= THE DATA =

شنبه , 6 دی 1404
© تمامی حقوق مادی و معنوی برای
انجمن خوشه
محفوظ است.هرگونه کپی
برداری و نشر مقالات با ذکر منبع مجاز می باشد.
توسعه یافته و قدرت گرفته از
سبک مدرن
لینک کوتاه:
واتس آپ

= ACTIVITY =
Your reply should be the lines from the one that contains "محفوظ است.هرگونه کپی" through the end of the listing above, repeated exactly.

= SOLUTION FOR THIS PROBLEM =
محفوظ است.هرگونه کپی
برداری و نشر مقالات با ذکر منبع مجاز می باشد.
توسعه یافته و قدرت گرفته از
سبک مدرن
لینک کوتاه:
واتس آپ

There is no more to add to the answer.